Gabriel Tannus, presidente-executivo da Associação da Indústria Farmacêutica de Pesquisa (Interfarma), questionou a medida acordada pelo grupo ministerial, que não tem poder de decidir sobre esta questão, apenas recomendar, e afirmou que a restrição à concessão de patentes para segundo uso de medicamentos vai desestimular estudos de novas aplicações. Ressaltou também que a medida não trará benefícios ao País.



Qual critério foi adotado pelo Grupo Interministerial de Propriedade Industrial (GIPI) para limitar a concessão de patentes de medicamentos no País?

Gabriel Tannus: É preciso destacar que o Gipi é um grupo, como o próprio nome diz, formado por integrantes de vários ministérios e com um forte componente político. A posição adotada pelo Gipi sobre concessão de patentes de medicamentos, na verdade, é uma resposta ao INPI, que analisa pedidos de patentes de polimorfos e segundo-uso do ponto de vista técnico e enxerga a questão como sendo legítima e perfeitamente possível. O Gipi não tem poder de decidir sobre esta questão, apenas recomendar. A responsabilidade de gerar regras para a concessão de patentes, em todo o mundo, é do Instituto de Patentes, no caso do Brasil do INPI.


Restringir a concessão de patentes de remédios de segundo uso pode gerar prejuízos as indústrias farmacêuticas, aos estudos científicos, além de atrasar o desenvolvimento nacional do setor?
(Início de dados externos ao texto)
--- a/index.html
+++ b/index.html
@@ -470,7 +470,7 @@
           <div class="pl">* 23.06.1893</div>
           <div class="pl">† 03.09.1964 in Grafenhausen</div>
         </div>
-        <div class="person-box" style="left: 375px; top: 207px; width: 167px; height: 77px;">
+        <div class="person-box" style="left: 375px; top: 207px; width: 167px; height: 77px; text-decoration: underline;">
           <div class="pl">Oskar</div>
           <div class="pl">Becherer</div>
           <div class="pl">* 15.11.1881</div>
Tannus: Sim. A restrição à concessão de patentes para segundo uso de medicamentos vai desestimular estudos de novas aplicações. Qualquer laboratório, nacional ou de capital estrangeiro, pode iniciar pesquisas com moléculas já patenteadas, buscando novos usos. É um tipo de pesquisa que está ao alcance da indústria farmacêutica nacional e que, pode sim, representar uma alternativa de mercado para as nacionais. Claro, para se chegar a isso, é preciso realizar todos os testes clínicos para determinar os resultados e a segurança do medicamento, inclusive para atender as exigências da agência reguladora. Isso custa muito dinheiro e não vejo como pode haver financiamento dessas pesquisas se não houver concessão de patentes, garantindo um mínimo de segurança ao laboratório que quiser desenvolver trabalhos nesse sentido. Sem as patentes não haverá estímulo para que se possa investigar novos usos para um medicamento e quem sai perdendo é o paciente.
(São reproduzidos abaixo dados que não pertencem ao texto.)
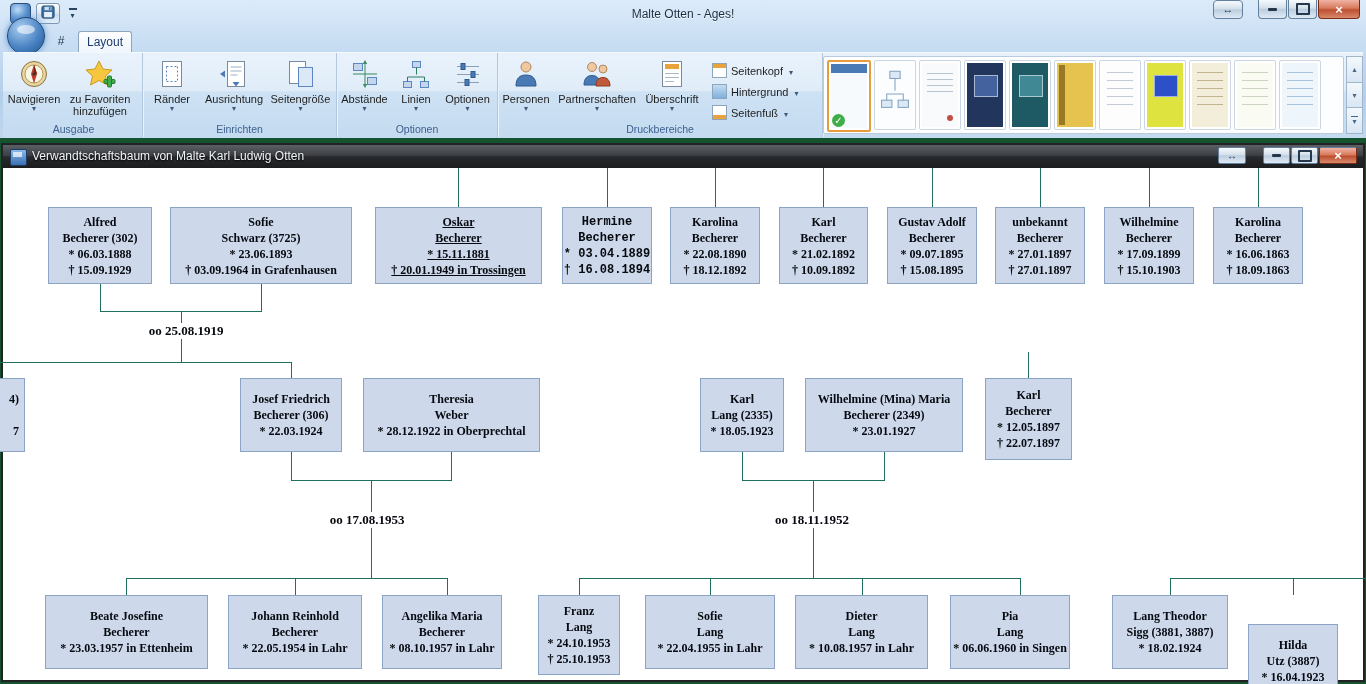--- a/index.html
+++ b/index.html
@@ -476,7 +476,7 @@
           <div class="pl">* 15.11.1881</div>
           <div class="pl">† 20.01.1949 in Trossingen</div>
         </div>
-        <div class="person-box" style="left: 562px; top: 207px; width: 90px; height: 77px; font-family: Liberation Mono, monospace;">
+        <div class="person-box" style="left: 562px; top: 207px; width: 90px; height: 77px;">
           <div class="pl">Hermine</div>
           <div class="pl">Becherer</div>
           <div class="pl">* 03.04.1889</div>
O Gipi também se diz contrário a patentes de polimorfos. Como o senhor avalia essa questão?

Tannus: É uma pena que o Gipi entenda a questão dessa forma, pois os polimorfos não são exatamente iguais aos medicamentos precursores, pois apresentam, às vezes, diferenças significativas em relação ao original. Se o Gipi ouvisse os pesquisadores nacionais descobriria que eles pensam de maneira diferente a respeito desse assunto.  Mais uma vez, a indústria nacional é privada de um importante estímulo de pesquisa e desenvolvimento, pois a pesquisa desse tipo de molécula está muito mais ao alcance dos laboratórios nacionais do que as pesquisas que envolvem inovação radical. A proteção a polimorfos não é interesse exclusivo das empresas multinacionais.  É uma falácia dizer que conceder patente a um polimorfo de um produto cuja patente esta vencendo prorrogará a sua existência. No momento em que a patente do produto original vence, ele poderá ter cópias genéricas. A nova substância terá que enfrentar todos os testes de segurança e eficácia de um novo produto e o laboratório terá que convencer as autoridades regulatórias, médicos e gestores que ela traz vantagens. Isto custa muito dinheiro e leva um tempo imenso para se tornar realidade.


Quais os benefícios que a decisão do governo trará ao País?

Tannus: É miopia pensar que esta recomendação trará benefícios ao País. Não vemos benefícios, pois o Brasil perde muito com a falta de estímulos à pesquisa incremental, passo fundamental para que uma empresa farmacêutica domine técnicas mais avançadas de pesquisa radical.